This new blog is not intended to be a fishing guide to France. But in the spirit of what glues we Fr-Anglers together, why not share what I have learned?
French streams and rivers are described as Category 1, or Category 2 waters. In the former, fish are more usually game fish, with brown trout (farios) and grayling (ombres) , the most common, and there is a season within which fishing is permitted, and normally, between mid March and mid September, with occasional regional variations to this. Category 2 waters may contain game fish, but coarse fish are the main species, and fishing is generally available throughout the year.
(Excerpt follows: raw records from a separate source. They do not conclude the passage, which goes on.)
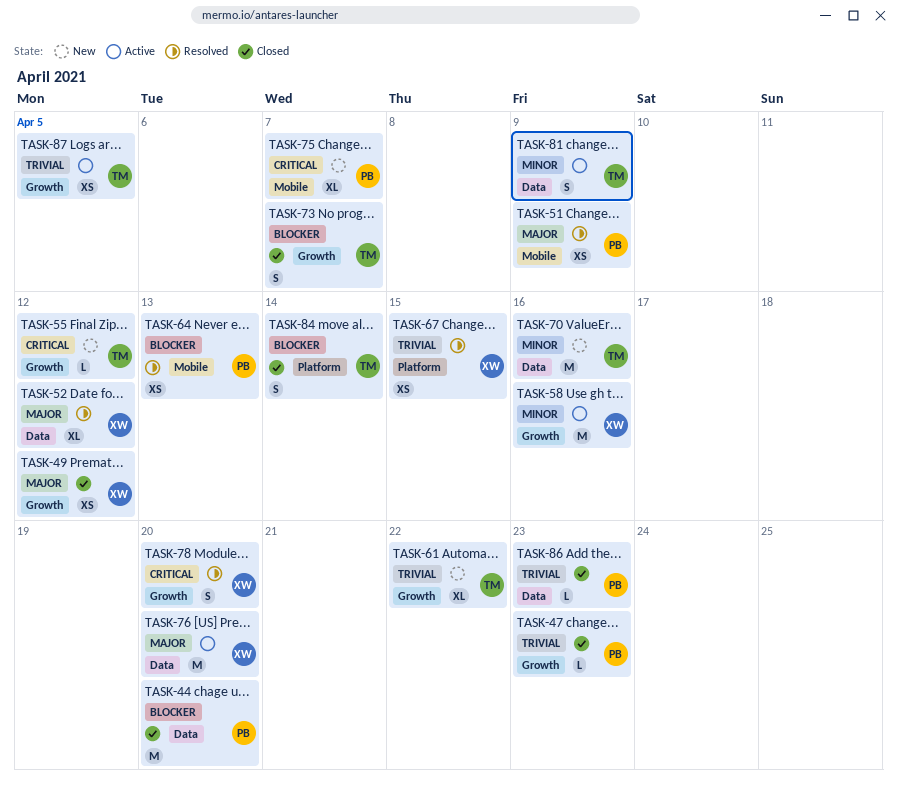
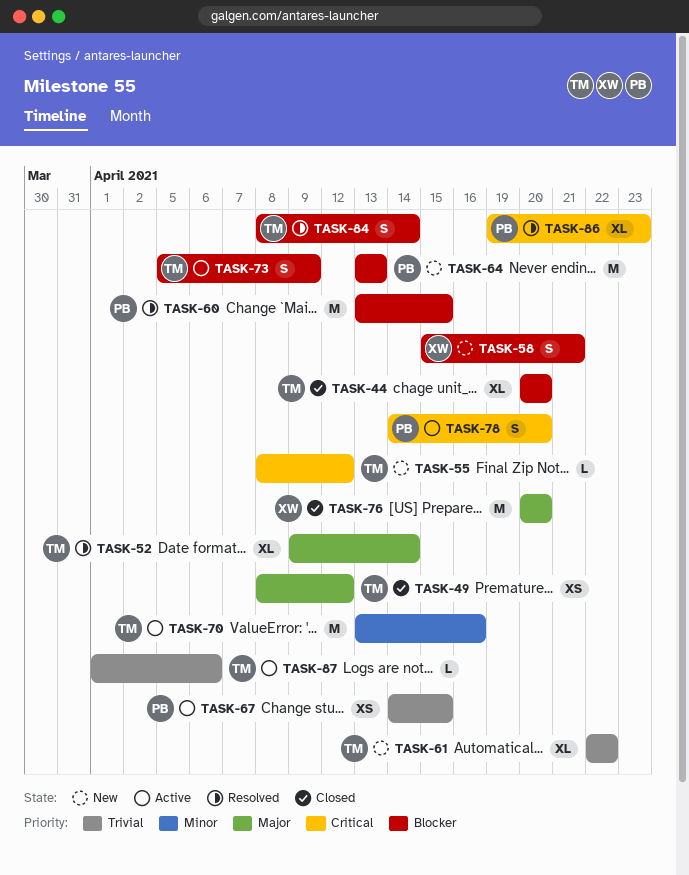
TASK-44, owner: PB -> TM
TASK-44, estimate: M -> XL
TASK-47: present -> none
TASK-49, owner: XW -> TM
TASK-51: present -> none
TASK-52, owner: XW -> TM
TASK-52, due: Apr 12 -> Apr 14
TASK-58, status: Active -> New
TASK-58, priority: Minor -> Blocker
TASK-58, estimate: M -> S
TASK-58, due: Apr 16 -> Apr 21
TASK-60: none -> present
TASK-64, status: Resolved -> New
TASK-64, estimate: XS -> M
TASK-67, status: Resolved -> Active
TASK-67, owner: XW -> PB
TASK-70, status: New -> Active
TASK-73, status: Closed -> Active
TASK-73, due: Apr 7 -> Apr 9
TASK-75: present -> none
TASK-76, status: Active -> Closed
TASK-78, status: Resolved -> Active
TASK-78, owner: XW -> PB
TASK-81: present -> none
TASK-84, status: Closed -> Resolved
TASK-86, status: Closed -> Resolved
TASK-86, priority: Trivial -> Critical
TASK-86, estimate: L -> XL
TASK-87, estimate: XS -> L
TASK-87, due: Apr 5 -> Apr 6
The first thing to understand about trout fishing in France, is that the majority of locals who fish for trout, use spinning as their preferred technique. More often than not, the trout which are caught are killed, and for the table, one presumes. Replenishment or restocking is rare, even in Category 1 waters, so fish tend to be quite small, and scarce. Curiously, the same is true even in those beats of Category 1 streams, designated ‘No Kill’.
Fly fishing is growing in popularity and the government offer training programmes to instruct and develop guiding skills in young people. This cadre of professional enthusiasts, Moniteurs Guide de Peche, http://www.ffmgp.com/ actively promote fly fishing, but also conservation (catch and release) but it may be many years before this is the norm.
Finding fishing on line is fun. If you know where you plan to fish, then type in the name of the ‘department’ after the word ‘peche’ (eg Peche Var) and up should pop the site of the local organisation http://www.federationpeche.fr/83/ (always identified by the identifying number of the department rather than its name….most Frenchmen I have met, know the numbers rather than the names of department…very clever!) and it will be filled with all you might need to know, including the streams by category, the source of local permits and the names of officials, most of whom, I have found, are happy to inform. Many residing in rural parts may have limited English!
Just as in the UK, all fishermen must have a licence to fish. At one level, getting a licence is easy…at another it is a little confusing!
The easy bit is securing a national licence. This can be done on line at www.cartedepeche.fr and a short term, vacation based licence through to an annual version can be obtained easily. This will be applicable for fishing the department in which you wish to fish, or more widely, via a reciprocal agreement between different associations, and through the ‘Entent Halieutique’, for which you will pay a little more. This year (2016), my roaming licence cost 95 euros.
Reciprocity applies to public waters in any of the 55 or so departments which subscribe to this system. On private waters in the 55, and in other departments, however, it is necessary to obtain a day ticket, or ‘journaliere’. The problem is in determining which waters are public and which are private. The national licence website lists those departments in the reciprocity. The local ‘Guide de Peche’ will give some clues to this, but in my experience, a visit to the Tabac will confirm what is required. If the Tabac is open, or rather, when it is! The Monsieur, ou Madame running the Tabac, will be a mine of information, and truly happy to help un pecheur Anglais.
So in part, this is the less easy bit, but ‘Hey!’
There’s more to fishing than catching fish, n’est-ce pas?
The ‘Guides de Peche’ are almost always available on line.
Guide-books (in English) for fly fishing in France are few and far between, but Philip Pembroke, who writes ‘The Smooth Guide to…’ (www.fishingfrance.org) series has a very good ‘where to’ book featuring the fishing in Normandy, Brittany, Central France and the Pyrenees. Beyond that, it’s the internet! But what is the closed season for?